====== Information given

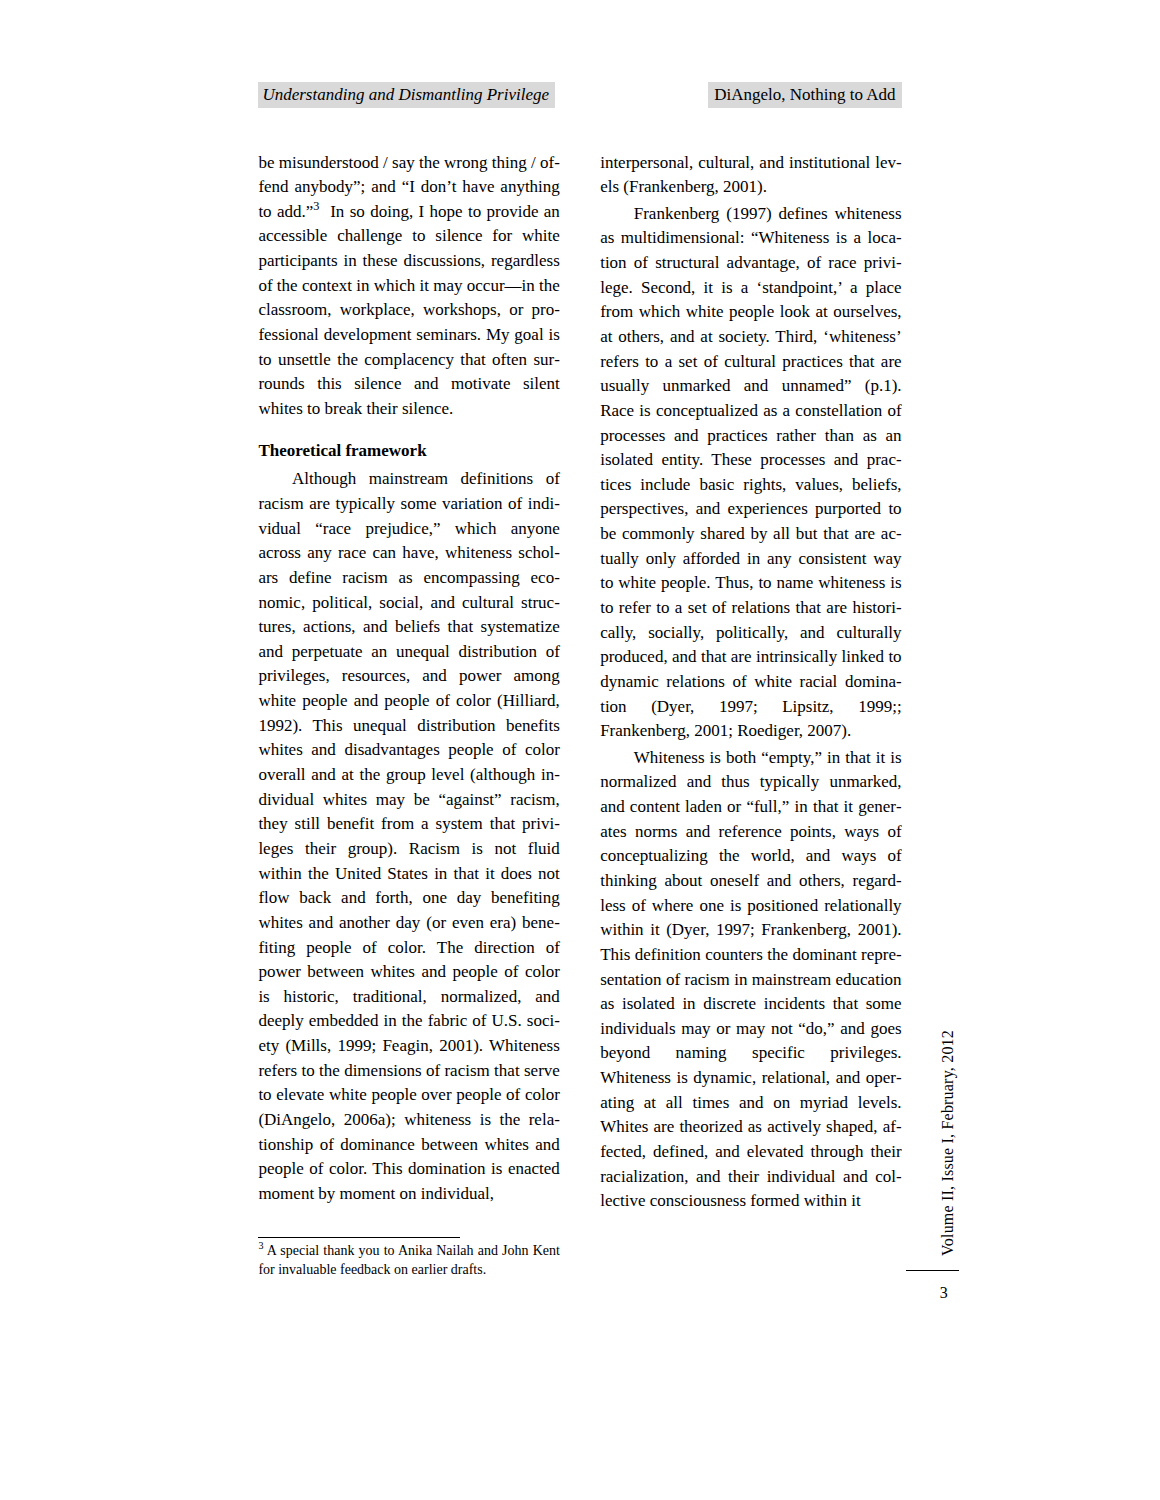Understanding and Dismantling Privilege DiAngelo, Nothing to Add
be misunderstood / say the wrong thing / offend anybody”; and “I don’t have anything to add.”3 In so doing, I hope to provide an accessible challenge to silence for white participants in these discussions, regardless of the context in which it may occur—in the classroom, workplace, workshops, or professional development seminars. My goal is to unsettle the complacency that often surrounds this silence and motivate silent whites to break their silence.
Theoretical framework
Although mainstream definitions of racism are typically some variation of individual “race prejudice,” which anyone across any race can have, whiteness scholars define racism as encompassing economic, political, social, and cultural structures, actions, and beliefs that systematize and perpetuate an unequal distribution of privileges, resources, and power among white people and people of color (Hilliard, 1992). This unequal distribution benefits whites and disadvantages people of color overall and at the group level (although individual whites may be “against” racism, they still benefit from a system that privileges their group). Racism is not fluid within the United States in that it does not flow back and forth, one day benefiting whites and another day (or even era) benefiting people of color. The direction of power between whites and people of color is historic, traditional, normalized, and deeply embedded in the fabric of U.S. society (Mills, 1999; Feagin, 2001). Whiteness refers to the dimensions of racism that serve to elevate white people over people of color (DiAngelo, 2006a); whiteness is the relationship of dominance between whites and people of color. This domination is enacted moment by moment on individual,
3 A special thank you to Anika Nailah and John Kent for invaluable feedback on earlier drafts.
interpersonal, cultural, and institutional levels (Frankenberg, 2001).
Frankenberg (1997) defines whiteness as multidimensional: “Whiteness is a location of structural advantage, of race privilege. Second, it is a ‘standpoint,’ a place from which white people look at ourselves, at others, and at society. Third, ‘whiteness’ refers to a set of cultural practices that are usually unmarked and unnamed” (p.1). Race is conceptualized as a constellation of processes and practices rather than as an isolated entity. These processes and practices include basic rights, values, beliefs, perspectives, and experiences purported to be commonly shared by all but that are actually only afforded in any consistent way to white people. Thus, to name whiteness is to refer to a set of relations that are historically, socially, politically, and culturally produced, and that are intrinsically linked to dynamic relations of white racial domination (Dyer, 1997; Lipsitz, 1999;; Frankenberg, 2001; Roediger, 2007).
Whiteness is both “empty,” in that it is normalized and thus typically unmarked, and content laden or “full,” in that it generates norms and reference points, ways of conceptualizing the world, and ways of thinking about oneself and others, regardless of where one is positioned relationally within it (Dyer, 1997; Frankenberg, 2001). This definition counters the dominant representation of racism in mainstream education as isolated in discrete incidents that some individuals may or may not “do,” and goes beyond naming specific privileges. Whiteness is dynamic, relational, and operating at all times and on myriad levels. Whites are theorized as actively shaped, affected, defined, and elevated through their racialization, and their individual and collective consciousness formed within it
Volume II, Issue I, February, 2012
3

============
====== Information given

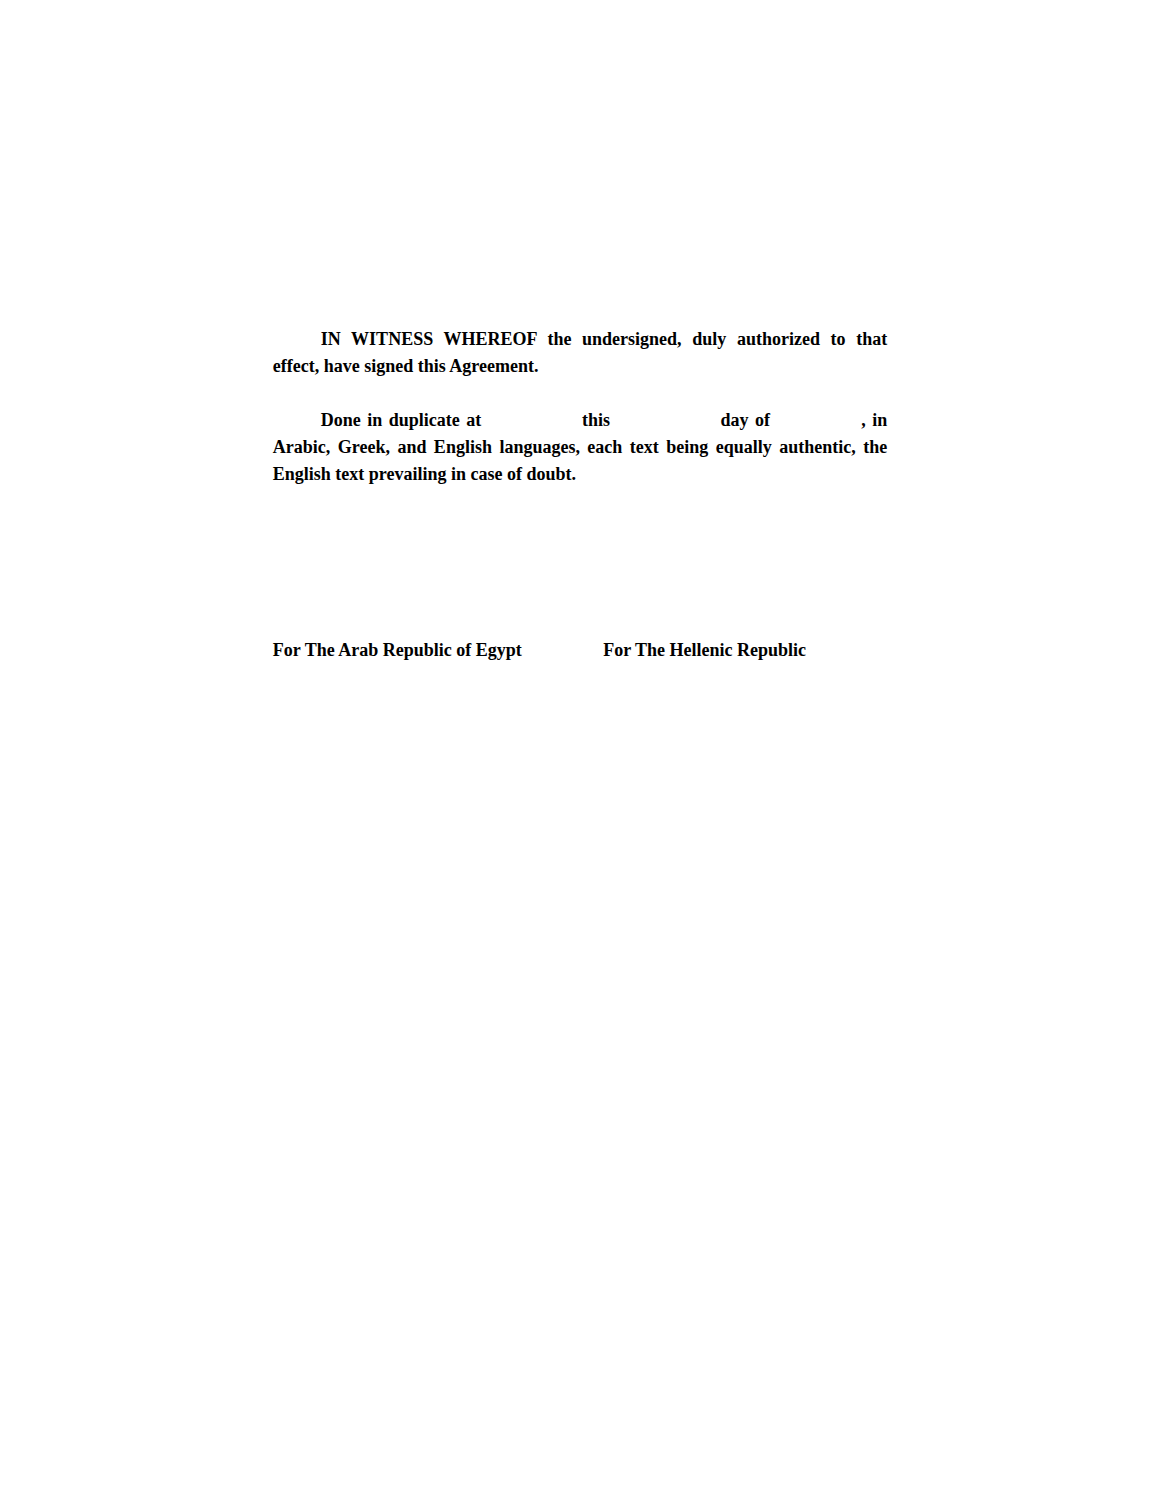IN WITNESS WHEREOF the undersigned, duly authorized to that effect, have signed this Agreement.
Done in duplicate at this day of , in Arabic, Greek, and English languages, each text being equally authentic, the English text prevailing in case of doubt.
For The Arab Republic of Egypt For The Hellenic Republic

============
====== Information given

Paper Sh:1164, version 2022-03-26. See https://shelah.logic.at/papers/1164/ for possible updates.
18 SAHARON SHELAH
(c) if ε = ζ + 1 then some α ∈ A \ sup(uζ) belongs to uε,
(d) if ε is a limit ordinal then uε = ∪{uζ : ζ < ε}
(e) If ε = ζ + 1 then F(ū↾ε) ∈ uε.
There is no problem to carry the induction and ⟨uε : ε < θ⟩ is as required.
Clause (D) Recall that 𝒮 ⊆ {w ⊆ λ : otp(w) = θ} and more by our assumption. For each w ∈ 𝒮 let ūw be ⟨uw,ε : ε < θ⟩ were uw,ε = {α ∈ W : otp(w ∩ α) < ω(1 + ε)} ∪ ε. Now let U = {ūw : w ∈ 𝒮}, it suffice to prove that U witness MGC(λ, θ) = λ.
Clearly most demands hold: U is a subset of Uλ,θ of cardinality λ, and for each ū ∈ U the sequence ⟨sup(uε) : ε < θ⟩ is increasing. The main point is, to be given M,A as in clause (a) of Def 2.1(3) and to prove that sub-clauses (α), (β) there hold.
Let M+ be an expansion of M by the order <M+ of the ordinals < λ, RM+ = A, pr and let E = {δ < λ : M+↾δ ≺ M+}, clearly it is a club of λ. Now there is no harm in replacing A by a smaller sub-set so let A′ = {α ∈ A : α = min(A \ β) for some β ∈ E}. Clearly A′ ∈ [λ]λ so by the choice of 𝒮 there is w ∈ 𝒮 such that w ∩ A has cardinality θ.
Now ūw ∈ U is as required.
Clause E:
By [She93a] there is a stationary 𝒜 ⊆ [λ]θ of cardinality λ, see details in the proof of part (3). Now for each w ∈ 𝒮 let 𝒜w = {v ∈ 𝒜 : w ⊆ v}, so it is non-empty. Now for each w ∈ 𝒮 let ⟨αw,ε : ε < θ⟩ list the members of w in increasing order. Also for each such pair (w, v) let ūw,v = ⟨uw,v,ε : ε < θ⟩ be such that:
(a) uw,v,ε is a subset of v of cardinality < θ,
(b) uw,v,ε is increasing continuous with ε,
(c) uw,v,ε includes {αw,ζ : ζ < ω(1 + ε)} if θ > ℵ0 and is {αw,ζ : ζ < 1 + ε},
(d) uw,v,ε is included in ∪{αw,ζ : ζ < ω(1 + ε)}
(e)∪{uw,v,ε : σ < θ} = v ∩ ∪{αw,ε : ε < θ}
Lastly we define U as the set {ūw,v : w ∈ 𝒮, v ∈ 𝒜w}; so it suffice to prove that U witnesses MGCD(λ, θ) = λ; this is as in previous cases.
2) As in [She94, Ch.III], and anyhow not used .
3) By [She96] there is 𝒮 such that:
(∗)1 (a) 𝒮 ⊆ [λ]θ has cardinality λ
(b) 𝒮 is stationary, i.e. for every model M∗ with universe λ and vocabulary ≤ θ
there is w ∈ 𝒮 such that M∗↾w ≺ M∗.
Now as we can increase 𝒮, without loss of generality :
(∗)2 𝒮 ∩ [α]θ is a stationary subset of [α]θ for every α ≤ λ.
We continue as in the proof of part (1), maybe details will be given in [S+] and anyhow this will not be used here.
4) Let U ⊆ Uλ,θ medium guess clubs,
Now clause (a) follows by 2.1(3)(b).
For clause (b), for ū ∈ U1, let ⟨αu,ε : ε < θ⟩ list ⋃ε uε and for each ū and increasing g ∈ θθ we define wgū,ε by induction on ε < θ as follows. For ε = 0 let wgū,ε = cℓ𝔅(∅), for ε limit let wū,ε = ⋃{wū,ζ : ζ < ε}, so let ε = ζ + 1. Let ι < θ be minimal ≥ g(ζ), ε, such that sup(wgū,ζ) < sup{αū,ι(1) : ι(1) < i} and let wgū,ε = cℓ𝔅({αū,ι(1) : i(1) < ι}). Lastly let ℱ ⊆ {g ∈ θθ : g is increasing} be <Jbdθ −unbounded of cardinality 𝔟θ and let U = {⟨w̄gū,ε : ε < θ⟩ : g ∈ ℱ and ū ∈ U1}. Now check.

============

Required work: Among the lines above, repeat exactly those from the line with "(d) uw,v,ε is" to the line with "3) By [She96]", counting both ends.

Result below:
(d) uw,v,ε is included in ∪{αw,ζ : ζ < ω(1 + ε)}
(e)∪{uw,v,ε : σ < θ} = v ∩ ∪{αw,ε : ε < θ}
Lastly we define U as the set {ūw,v : w ∈ 𝒮, v ∈ 𝒜w}; so it suffice to prove that U witnesses MGCD(λ, θ) = λ; this is as in previous cases.
2) As in [She94, Ch.III], and anyhow not used .
3) By [She96] there is 𝒮 such that:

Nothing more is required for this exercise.